Assisting the organization across the Open Space required among other things, creating a story of sufficient magnitude that all parties (managers and Appeals officers) might find the room and space for the collective spirit to grow. And that story related to taxpayer confidence. To the extent that this new story might be embedded in the collective consciousness of Appeals (and of equal importance, in the larger IRS world), not only would the managers have an understandable place in the sun, but so would the Appeals Officers. For taxpayer confidence clearly cannot be maintained when those who are directly responsible for the interface operate with any less than the highest professional standards. For Appeals Officers this would provide both reason and impetus to maintain and upgrade their own standards of excellence. For the managers, the New Story implies, indeed requires, a rather different way of managing. No longer is it simply a question of pushing the largest number of cases through in the shortest possible time, but now it becomes absolutely essential to play a supportive, nurturing role relative to the Appeals Officers which creates a positive working environment in which the work is not only done, but done with distinction. The managers must learn to manage by indirection, and not by telling in fine detail just what to do.

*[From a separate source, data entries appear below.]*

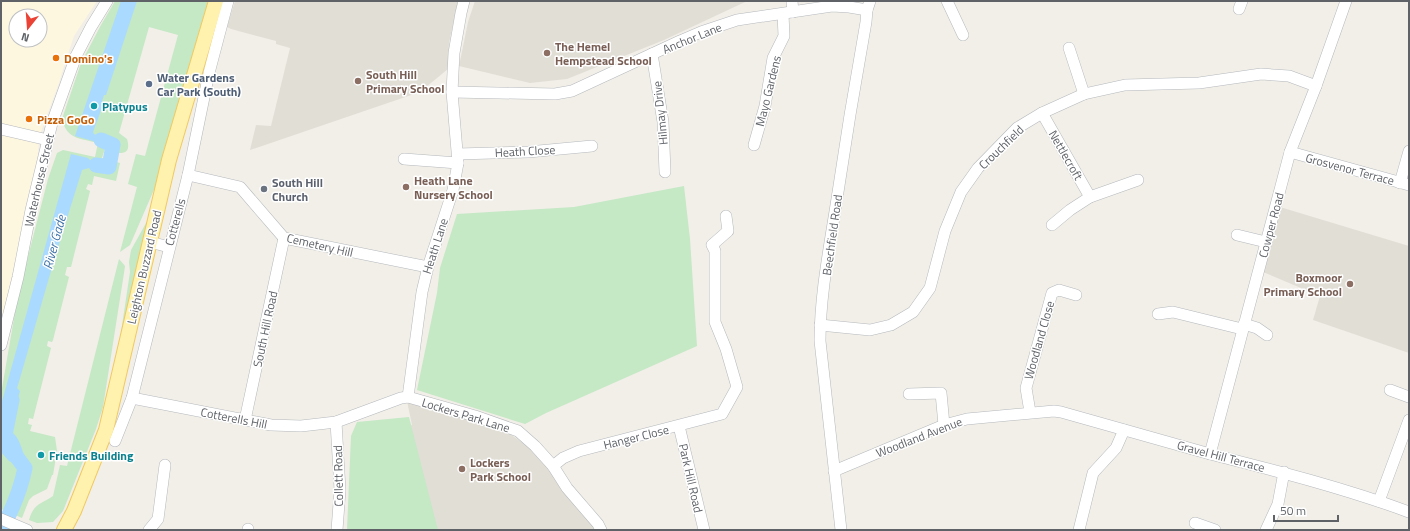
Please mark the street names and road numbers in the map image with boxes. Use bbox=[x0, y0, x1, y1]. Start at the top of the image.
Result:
street label: Anchor Lane bbox=[659, 17, 725, 59]
street label: Mayo Gardens bbox=[750, 53, 786, 128]
street label: Hilmay Drive bbox=[647, 80, 673, 146]
street label: Crouchfield bbox=[974, 120, 1028, 174]
street label: Nettlecroft bbox=[1044, 126, 1088, 184]
street label: Waterhouse Street bbox=[19, 131, 59, 229]
street label: Heath Close bbox=[494, 140, 556, 162]
street label: Grosvenor Terrace bbox=[1303, 148, 1397, 190]
street label: Cowper Road bbox=[1253, 190, 1289, 260]
street label: Beechfield Road bbox=[817, 193, 847, 277]
street label: Cotterells bbox=[160, 196, 191, 248]
street label: Leighton Buzzard Road bbox=[122, 208, 166, 326]
street label: Heath Lane bbox=[417, 216, 453, 276]
street label: Cemetery Hill bbox=[285, 228, 355, 262]
street label: South Hill Road bbox=[248, 289, 282, 369]
street label: Woodland Close bbox=[1019, 298, 1059, 382]
street label: Lockers Park Lane bbox=[420, 393, 512, 437]
street label: Cotterells Hill bbox=[199, 402, 269, 434]
street label: Woodland Avenue bbox=[873, 412, 965, 462]
street label: Hanger Close bbox=[601, 420, 671, 454]
street label: Gravel Hill Terrace bbox=[1175, 435, 1267, 477]
street label: Park Hill Road bbox=[674, 442, 708, 514]
street label: Collett Road bbox=[328, 445, 348, 507]

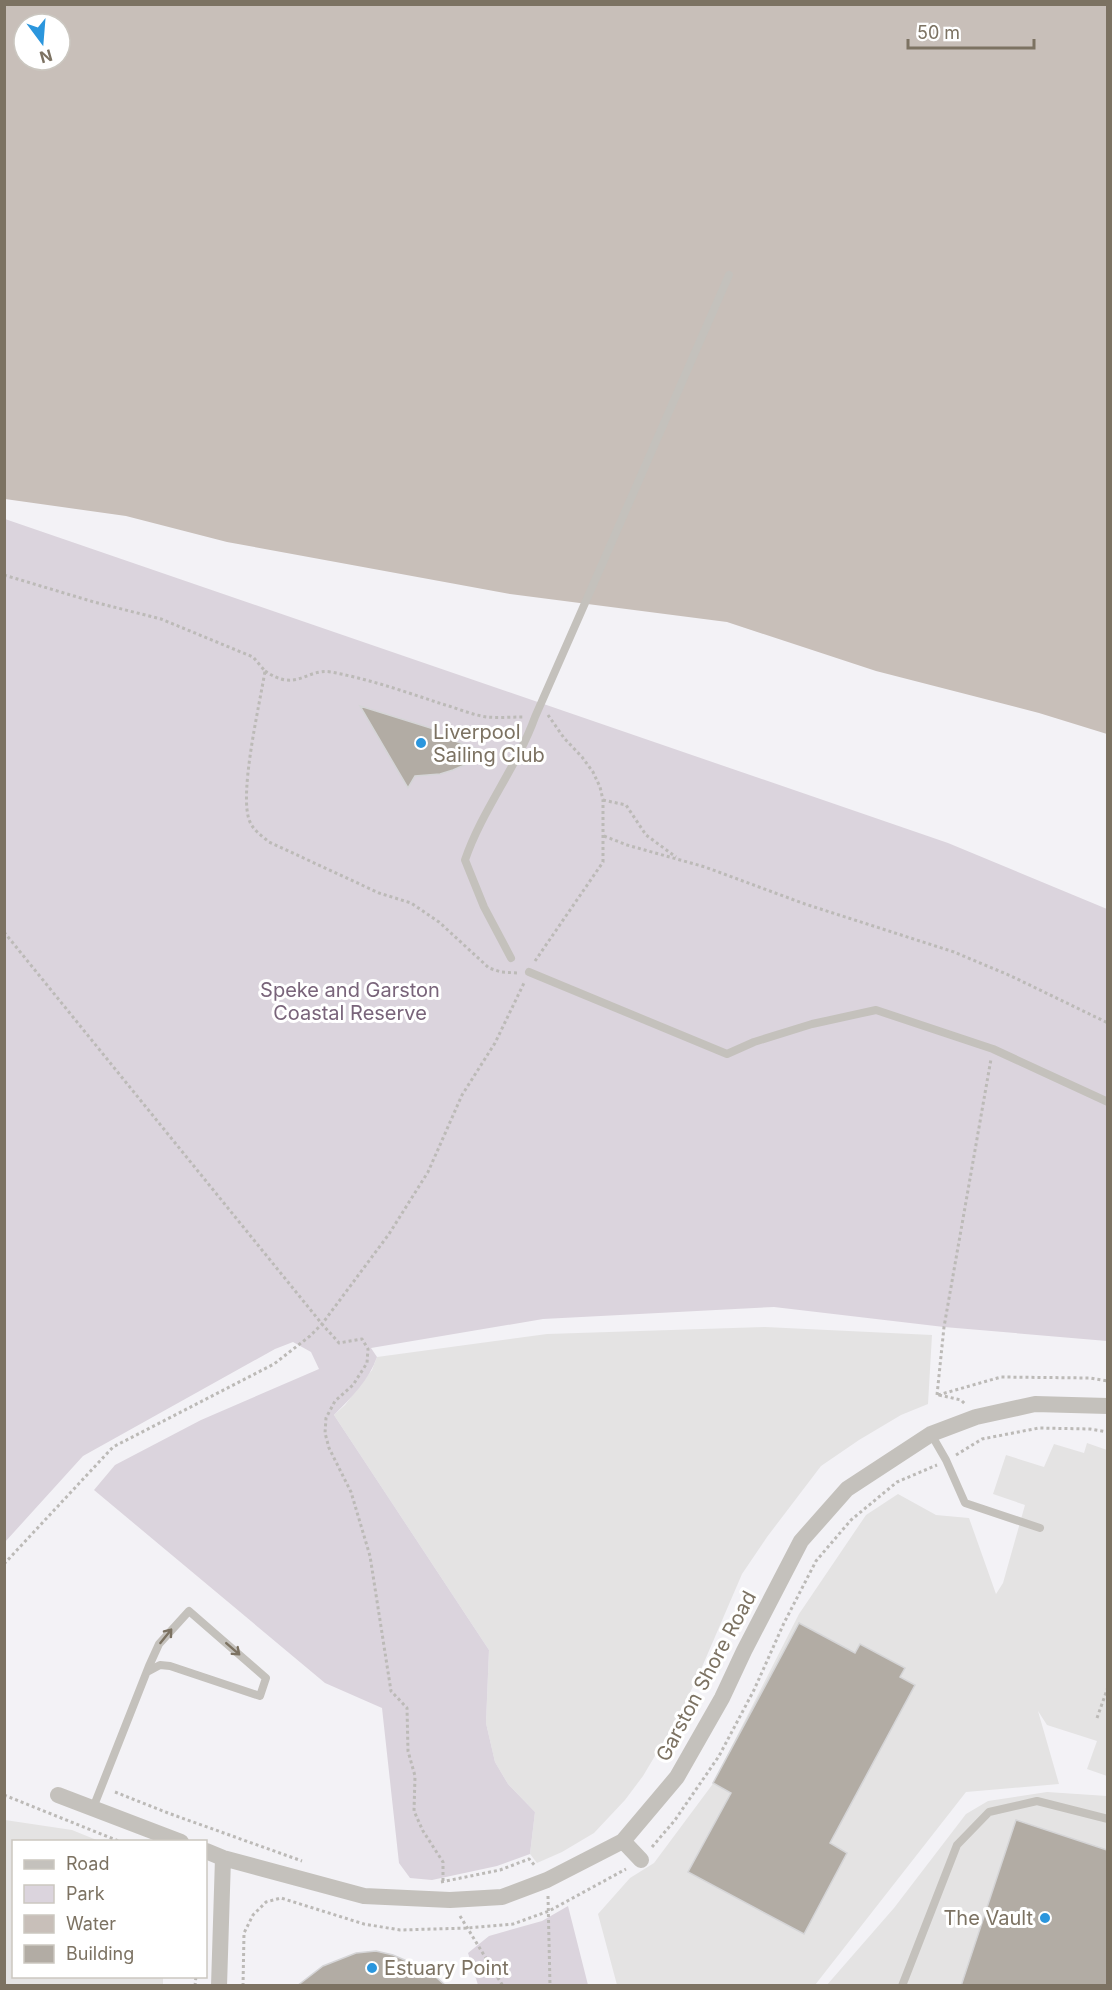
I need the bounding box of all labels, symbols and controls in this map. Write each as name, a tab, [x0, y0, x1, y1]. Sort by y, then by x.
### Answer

The actual tactics in this case may appear so simple as to be hardly of consequence. In essence, there were three points. First, Howard Martin continued to spread the idea (story) of the independence of Appeals, thus providing the necessary space for some freedom of movement and development. Second, in order to provide the rationale and justification for that independence, the whole concept of taxpayer confidence and Appeals' central role in relationship to that, was articulated at all possible points. And third, as a concrete means of telling (ritualizing) the New Story, the creation of a Taxpayer Confidence Index was introduced as a central objective for the coming fiscal year with the understanding that once created, it would then be used as a critical part of the evaluation of specific offices.

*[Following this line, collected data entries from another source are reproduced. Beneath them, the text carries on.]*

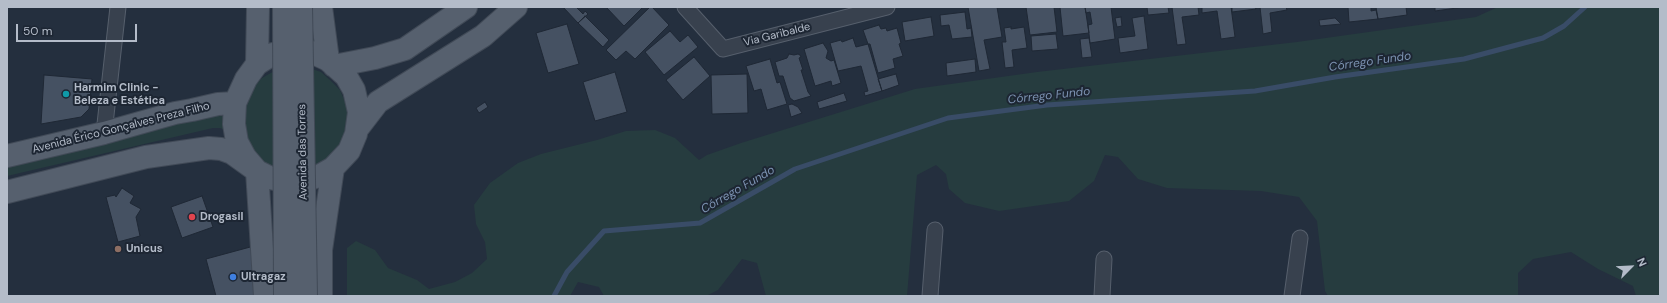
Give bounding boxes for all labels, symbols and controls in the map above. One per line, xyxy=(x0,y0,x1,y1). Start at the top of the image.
scale bar xyxy=(18,16,139,42)
street label: Via Garibalde xyxy=(742,20,812,50)
text: 50 m xyxy=(23,23,52,39)
water label: Córrego Fundo xyxy=(1328,49,1412,75)
place label: Harmim Clinic - Beleza e Estética xyxy=(74,81,165,107)
water label: Córrego Fundo xyxy=(1007,85,1091,107)
marker: Harmim Clinic - Beleza e Estética xyxy=(61,89,71,99)
street label: Avenida Érico Gonçalves Preza Filho xyxy=(31,100,211,156)
street label: Avenida das Torres xyxy=(296,104,310,200)
water label: Córrego Fundo xyxy=(698,163,778,217)
place label: Drogasil xyxy=(200,210,243,224)
marker: Drogasil xyxy=(187,212,197,222)
place label: Unicus xyxy=(126,242,163,256)
marker: Unicus xyxy=(113,244,123,254)
north arrow xyxy=(1611,247,1651,287)
text: N xyxy=(1634,256,1650,269)
place label: Ultragaz xyxy=(241,270,286,284)
marker: Ultragaz xyxy=(228,272,238,282)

Given this "meta strategy" which revolves around the creation and embedding of a New Story, a new vision of what the business is, a number of other more concrete activities may be entered upon within the newly created context. These might include management training programs to impart the idea of "management by indirection," task forces to upgrade and strengthen the self perception of the secretaries and clerks, making them more effectively part of the team, the creation of the Institute of Certified Appeals Officers, and a number of others. It should be noted, however, that none of these more "practical" innovations could be really effective in and of themselves. They all become meaningful and powerful only within the larger context as concrete expressions of the New Story. Thus, these innovations make the Story real, but at the same time, they become possible only in the context of that story.

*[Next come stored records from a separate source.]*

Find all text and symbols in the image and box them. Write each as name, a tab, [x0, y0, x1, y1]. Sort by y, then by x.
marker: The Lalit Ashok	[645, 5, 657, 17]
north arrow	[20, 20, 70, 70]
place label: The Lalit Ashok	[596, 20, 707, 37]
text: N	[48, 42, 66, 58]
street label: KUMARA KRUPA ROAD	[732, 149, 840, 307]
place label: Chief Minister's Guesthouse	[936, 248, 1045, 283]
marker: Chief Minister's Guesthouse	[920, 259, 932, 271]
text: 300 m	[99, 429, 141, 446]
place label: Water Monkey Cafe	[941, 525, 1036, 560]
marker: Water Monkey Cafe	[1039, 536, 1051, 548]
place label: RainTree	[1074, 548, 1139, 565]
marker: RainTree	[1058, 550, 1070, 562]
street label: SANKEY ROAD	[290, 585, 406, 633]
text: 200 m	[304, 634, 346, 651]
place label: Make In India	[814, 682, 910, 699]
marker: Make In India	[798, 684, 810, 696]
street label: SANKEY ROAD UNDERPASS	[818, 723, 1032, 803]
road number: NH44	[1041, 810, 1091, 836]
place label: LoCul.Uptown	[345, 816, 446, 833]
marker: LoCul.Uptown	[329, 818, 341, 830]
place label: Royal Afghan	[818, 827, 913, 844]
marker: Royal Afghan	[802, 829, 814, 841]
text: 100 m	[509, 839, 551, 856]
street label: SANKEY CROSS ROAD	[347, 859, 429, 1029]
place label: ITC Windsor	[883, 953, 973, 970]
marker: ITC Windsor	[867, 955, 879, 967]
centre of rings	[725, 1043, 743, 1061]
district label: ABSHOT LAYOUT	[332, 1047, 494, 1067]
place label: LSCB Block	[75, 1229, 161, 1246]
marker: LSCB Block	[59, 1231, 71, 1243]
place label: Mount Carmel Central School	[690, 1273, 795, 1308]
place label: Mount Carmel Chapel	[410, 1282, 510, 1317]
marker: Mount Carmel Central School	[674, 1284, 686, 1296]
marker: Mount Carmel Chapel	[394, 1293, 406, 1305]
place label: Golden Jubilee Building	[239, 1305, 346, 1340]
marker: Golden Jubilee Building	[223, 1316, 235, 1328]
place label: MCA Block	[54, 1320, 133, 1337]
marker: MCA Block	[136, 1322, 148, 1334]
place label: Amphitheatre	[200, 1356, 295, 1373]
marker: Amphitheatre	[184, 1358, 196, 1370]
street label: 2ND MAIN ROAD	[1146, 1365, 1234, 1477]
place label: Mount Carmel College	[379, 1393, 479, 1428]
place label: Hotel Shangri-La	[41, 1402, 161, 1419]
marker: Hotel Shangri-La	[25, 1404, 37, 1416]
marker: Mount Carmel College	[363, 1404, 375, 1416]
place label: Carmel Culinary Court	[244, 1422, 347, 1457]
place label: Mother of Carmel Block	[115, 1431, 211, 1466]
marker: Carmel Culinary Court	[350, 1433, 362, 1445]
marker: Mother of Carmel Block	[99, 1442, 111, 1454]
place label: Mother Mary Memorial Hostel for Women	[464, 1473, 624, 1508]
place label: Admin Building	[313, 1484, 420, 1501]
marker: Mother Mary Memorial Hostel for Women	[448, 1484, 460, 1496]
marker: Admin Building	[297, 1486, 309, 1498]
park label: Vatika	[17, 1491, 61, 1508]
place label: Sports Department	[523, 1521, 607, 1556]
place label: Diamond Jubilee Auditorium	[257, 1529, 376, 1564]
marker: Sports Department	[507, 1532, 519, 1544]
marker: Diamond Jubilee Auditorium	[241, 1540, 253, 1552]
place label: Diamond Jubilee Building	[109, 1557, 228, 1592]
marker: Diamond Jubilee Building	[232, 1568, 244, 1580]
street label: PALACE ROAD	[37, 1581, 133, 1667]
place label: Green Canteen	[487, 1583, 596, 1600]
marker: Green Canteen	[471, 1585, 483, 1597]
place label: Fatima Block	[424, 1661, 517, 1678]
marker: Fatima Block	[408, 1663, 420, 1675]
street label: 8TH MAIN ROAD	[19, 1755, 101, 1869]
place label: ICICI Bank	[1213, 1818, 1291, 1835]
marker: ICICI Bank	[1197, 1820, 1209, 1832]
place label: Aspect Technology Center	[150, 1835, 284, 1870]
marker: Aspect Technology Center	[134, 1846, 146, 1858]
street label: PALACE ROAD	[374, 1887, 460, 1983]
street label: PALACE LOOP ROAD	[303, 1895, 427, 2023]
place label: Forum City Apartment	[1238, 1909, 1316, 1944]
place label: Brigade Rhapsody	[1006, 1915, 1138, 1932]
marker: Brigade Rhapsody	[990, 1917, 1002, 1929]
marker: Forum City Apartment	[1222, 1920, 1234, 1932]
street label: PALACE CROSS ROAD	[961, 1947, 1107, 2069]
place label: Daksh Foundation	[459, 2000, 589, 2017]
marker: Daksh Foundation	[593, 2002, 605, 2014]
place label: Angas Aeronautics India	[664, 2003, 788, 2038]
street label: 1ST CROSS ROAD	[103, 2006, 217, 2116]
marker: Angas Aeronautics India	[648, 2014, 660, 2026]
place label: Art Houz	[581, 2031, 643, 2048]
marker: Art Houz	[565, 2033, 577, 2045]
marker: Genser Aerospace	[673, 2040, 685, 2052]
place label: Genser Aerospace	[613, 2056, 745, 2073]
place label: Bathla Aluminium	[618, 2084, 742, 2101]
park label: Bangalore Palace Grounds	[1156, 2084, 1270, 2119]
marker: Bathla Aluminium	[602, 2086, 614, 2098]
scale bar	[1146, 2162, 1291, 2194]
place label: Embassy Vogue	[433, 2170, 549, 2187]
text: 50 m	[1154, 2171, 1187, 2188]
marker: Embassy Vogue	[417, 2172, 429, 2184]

As I indicated at the beginning, the time elapsed from the point of intervention until now is not sufficient to permit long term assessment. However, Howard Martin's (the director) perception of what has happened and the likely results follows:

"Though many of your specific ideas have not been implemented, the principal one has been implemented. You assisted us to identify the actual role of Appeals in the Internal Revenue Service. We learned from this that we could establish our identity by telling our story as we believed it should be, i.e., an independent professional body to thoroughly and impartially consider tax disputes. After we started defining our role as an independent quasi-judicial body, the Tax Division of the AICPA (American Institute of Certified Public Accountants) and the Tax Section of the ABA (American Bar Association) also adopted this, as well as many officials within the IRS. All of this storytelling has defined our role now and in the future, and a much healthier organization has resulted. With your assistance, we were able to take the initiative and design our future rather than reacting to others. . .Finally, the approach was so very effective that the organization seems to be demanding change, at least not resisting it, and is open to improvements."